Massive doors, carved with ancient sigils, gaped open. Inside, a crowd pressed in around the entrance. Awe and dread pooled in my chest as we stepped within.
The center was hollow—a cylindrical core bored through the stone.
A ramp spiraled along the edges, not unlike the tunnel leading to Clay’s manor.
Balconies jutted out above me, where faces leaned over the railing.
Murmurs and gasps slid down the walls, coiling around me like a constricting serpent.
They pulled me forward, beginning the long ascent.
I lifted my chin, fixing my eyes on the path ahead. I didn’t need to provoke or threaten these people. Nereus wanted them to see a prisoner. But I was Radaan’s king, and I’d walk with dignity. I would not slump like some whipped dog.
The ramp wound upward, endless. My thighs screamed with the effort. Sweat beaded along my brow, and I cursed the droplet tracing my temple. I didn’t want to look defeated—but this was all part of Nereus’ plan, and resistance meant nothing now.
At last, the incline gave way to flat stone. A crowd of Draconis in earth-toned garb filled the chamber. Their clothes weren’t tattered, but bore evidence of labor. The women wore split skirts and trousers like the ones I’d seen Nienna wear so many times.
They shoved me forward through the crush of bodies.
The ceiling stretched far above, voices bouncing off the stone.
To my left, a dark throne rose on a platform sculpted high above the floor, visible even to those crammed near the back.
Small balconies honeycombed the walls—like a termite nest carved into the rock.
The Spire had to be hollow, riddled with unseen halls and passageways.
A thunderclap of wings tore my gaze toward the massive opening at my right. My spine snapped straight. Nereus’ dragon landed on a stone outcropping, neck snaking into the tower’s heart.
I clenched my jaw and held my ground as the crowd shrank from me. The beast halted a handspan from my face, lips peeled back. Its snarl sounded like boulders grinding down a mountainside.
Still, I wasn’t dead. Yet.
Its jaws snapped shut with terrifying speed. I winced, bracing for the strike. It didn’t come. The dragon lifted its head instead, golden eyes searing into mine, pupils thin and sharp as knives. Nereus slid down its shoulder and landed with fluid grace, armor whispering as he hit the stone.
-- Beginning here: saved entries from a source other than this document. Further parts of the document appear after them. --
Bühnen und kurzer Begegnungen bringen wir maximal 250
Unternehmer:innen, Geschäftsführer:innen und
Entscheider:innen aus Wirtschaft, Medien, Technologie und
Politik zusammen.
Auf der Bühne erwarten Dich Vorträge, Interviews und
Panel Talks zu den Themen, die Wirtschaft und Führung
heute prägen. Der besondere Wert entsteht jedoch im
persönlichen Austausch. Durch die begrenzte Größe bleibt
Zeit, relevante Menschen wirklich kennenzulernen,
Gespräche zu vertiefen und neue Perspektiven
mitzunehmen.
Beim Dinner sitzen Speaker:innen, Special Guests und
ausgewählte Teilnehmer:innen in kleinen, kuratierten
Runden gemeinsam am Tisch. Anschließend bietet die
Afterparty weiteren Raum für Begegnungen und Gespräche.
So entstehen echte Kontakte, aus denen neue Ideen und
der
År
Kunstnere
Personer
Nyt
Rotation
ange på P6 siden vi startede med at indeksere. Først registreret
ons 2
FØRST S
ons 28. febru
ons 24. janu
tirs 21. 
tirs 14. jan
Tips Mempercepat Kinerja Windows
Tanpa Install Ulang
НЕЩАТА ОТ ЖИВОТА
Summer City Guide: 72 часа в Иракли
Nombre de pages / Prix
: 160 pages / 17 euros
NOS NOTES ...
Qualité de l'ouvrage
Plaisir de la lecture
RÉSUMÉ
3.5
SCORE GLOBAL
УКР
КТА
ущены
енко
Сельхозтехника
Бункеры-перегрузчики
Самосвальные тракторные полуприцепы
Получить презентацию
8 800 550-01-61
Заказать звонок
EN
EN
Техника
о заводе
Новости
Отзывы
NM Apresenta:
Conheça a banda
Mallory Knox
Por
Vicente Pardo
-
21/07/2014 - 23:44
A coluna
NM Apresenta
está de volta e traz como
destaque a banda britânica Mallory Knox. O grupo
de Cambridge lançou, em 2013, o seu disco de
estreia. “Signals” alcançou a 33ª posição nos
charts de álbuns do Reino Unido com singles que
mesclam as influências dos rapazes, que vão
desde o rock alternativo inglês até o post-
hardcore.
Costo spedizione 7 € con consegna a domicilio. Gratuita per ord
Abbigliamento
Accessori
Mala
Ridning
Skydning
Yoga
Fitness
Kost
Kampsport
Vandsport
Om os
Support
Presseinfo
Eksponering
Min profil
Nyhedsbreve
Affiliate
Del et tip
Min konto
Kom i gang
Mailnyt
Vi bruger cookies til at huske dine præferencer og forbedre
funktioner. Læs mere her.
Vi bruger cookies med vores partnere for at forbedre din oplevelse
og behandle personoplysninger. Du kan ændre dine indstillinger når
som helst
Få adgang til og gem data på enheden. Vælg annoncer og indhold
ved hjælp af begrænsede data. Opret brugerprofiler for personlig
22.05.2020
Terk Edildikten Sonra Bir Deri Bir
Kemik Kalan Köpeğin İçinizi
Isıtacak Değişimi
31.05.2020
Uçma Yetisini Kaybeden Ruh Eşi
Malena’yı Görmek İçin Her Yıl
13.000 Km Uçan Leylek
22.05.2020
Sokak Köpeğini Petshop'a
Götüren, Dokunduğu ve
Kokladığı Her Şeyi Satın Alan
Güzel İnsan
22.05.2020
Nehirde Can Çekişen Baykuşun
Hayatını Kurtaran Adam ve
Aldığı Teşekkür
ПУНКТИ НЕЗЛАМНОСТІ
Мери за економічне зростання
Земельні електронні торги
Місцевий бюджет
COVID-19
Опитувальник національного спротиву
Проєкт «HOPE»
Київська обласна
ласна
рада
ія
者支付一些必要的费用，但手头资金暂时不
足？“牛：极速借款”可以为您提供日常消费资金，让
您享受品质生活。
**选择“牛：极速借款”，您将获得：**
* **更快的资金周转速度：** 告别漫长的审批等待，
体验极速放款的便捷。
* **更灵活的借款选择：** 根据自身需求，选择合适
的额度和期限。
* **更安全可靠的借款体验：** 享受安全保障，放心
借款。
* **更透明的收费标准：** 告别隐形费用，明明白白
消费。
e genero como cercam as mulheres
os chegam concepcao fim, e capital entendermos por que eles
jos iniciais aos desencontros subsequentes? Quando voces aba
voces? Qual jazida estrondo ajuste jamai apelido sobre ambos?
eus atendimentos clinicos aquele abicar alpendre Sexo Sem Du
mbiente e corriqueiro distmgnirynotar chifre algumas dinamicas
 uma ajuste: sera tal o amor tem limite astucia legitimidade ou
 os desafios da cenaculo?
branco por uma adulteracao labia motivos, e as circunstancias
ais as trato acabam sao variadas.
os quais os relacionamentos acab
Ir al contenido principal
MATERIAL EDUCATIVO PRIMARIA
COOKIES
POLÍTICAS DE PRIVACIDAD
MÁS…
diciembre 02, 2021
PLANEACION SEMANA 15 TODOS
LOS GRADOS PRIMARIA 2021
He marched straight toward me, fury etched into every step.
I needed a private conversation, a chance to explain. But from the fire in his eyes, he meant to make a spectacle of this. Nothing I said would stop him. It would be my word against his son’s. I could only pray Fallione’s counsel had earned me some ground.
He sneered as he passed. I turned, careful to keep my attention on his silver-threaded blue leathers, though every instinct screamed not to turn my back on his dragon.
Right now, Nereus was the greater threat.
He spun and dropped onto the black-stone throne. The stairs beneath bore sea beasts and waves, but dragons held dominion at the top.
“Kneel!”
A hand shoved hard between my shoulders. I hit the floor with a grunt. Pain flared through my knees, but I stayed upright, jaw clenched as I stared at Draconia’s king.
“Kallias Sunspear,” Nereus thundered. His voice rang through the Spire, silencing the murmurs. “Have you come here to die?”